420 | Prof. Dr. Andreas Trampota SJ

Recht und Ethik in Kants praktischer Philosophie

Hauptseminar 2-stdg.
Raum: XX
Termine: Mittwochs 16:15 - 17:45 Uhr

MA-IB: V
Master Ethik: V
BA: III/2
MAkons: III(EG)

Thematik

Im öffentlichen, politischen Bereich sind wir als Menschen auf andere Weise präsent als im privaten, persönlichen Bereich. Darauf haben Philosophen unterschiedlichster Couleur hingewiesen. Trotz vieler Verbindungen und Interferenzen zwischen diesen Lebens- und Erfahrungswelten gibt es eine wichtige Eigenständigkeit der beiden. Das gilt nicht zuletzt auch für die Wertvorstellungen, die in diesen Sphären relevant sind. In der Philosophie der Neuzeit hat sich deshalb im Kontext der praktischen Philosophie die Unterscheidung zwischen Recht und Ethik (Recht und Tugend, Rechtslehre und Tugendlehre) durchgesetzt. Kant hat sie aufgegriffen und auf ein neues Fundament gestellt, auf das Fundament der Freiheit. Und da die Freiheit bei ihm nicht die wilde gesetzlose Freiheit ist, sondern wie bei Rousseau mit Verbindlichkeit einhergeht, hat er versucht, diesen Zusammenhang in einem System von Rechts- und Tugendpflichten zu entfalten. 

Ziele

Im Seminar werden wir uns mit Texten befassen, in denen es um die Verhältnisbestimmung von Recht und Ethik bei Kant geht. Wir beginnen mit der Primärliteratur und diskutieren im Anschluss daran eine Reihe von zeitgenössischen Interpretationsansätzen.

Methode

Kurze Referate und daran anschließende Diskussion

Voraussetzungen

Grundkenntnisse im Bereich der Moralphilosophie und Bereitschaft zur Übernahme eines Referats.

Qualifikation

Schriftliche Hausarbeit im Umfang einer Hauptseminararbeit

Zielgruppe

Studierende im fortgeschrittenen Stadium des Philosophiestudiums

Literatur

Immanuel Kant: Metaphysik der Sitten  (Jede Ausgabe, die die Paginierung der Akademie-Ausgabe enthält, kann verwendet werden. Es ist auch möglich, mit der Online-Ausgabe des Bonner Kant-Corpus zu arbeiten: https://korpora.zim.uni-duisburg-essen.de/kant/aa06/)

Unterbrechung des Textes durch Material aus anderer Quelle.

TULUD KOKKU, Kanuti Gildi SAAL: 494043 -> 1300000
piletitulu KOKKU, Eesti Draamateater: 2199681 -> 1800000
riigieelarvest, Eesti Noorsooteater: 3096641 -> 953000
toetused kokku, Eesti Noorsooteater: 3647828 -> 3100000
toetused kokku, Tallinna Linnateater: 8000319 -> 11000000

Bernd Dörflinger, Dieter Hünig, Günter Kruck (Hg.): Das Verhältnis von Recht und Ethik in Kants praktischer Philosophie. Hildesheim: Olms 2017 (Studien und Materialien zur Geschichte der Philosophie).

B. Sharon Byrd, Joachim Hruschka, Jan C. Joerden (Hg.): Jahrbuch für Recht und Ethik 14 (2006). Themenschwerpunkt: Recht und Sittlichkeit bei Kant, Berlin: Duncker & Humblot.

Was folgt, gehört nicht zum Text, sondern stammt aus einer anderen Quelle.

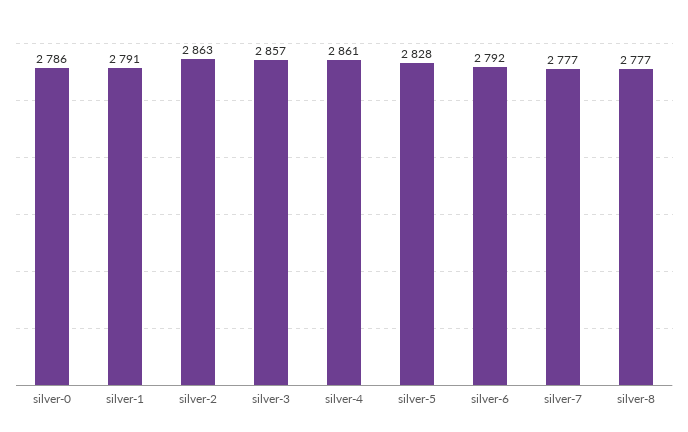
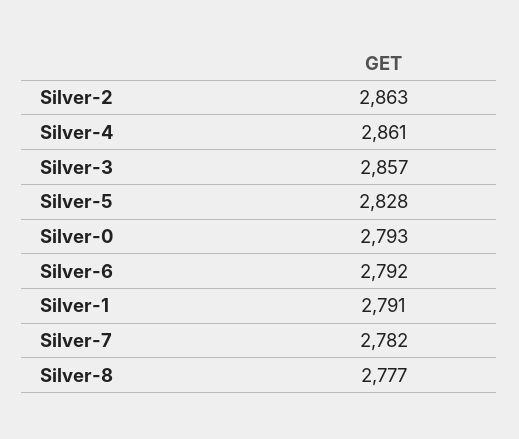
silver-0: 2786 -> 2793
silver-7: 2777 -> 2782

B. Sharon Byrd, Joachim Hruschka, Jan C. Joerden (Hg.): Jahrbuch für Recht und Ethik 16 (2008), Themenschwerpunkt: Kants Metaphysik der Sitten im Kontext der Naturrechtslehre des 18. Jahrhunderts, Berlin: Duncker & Humblot.

Mark Timmons (Hg.): Kant's Metaphysics of Morals. Interpretative Essays, Oxford: OUP 2000.

Lara Denis (Hg.): Kant's Metaphysics of Morals. A Critical Guide, Cambridge: CUP 2010 (Cambridge Critical Guides)

Andreas Trampota, Oliver Sensen, Jens Timmermann (Hg.):  Kant's "Tugendlehre". A Comprehensive Commentary. Berlin/Boston: de Gruyter 2013.

Andreas Trampota: Kants Konzeption der Tugend als Habitus der Freiheit, Baden-Baden: Nomos 2021.

Otfried Höffe (Hg.): Immanuel Kant. Metaphysische Anfangsgründe der Rechtslehre, Berlin: Akademie Verlag 1999 (Klassiker Auslegen, Bd. 19)

Otfried Höffe (Hg.): Immanuel Kant. Metaphysische Anfangsgründe der Tugendlehre, Berlin/Boston: de Gruyter 2019 (Klassiker Auslegen, Bd. 58).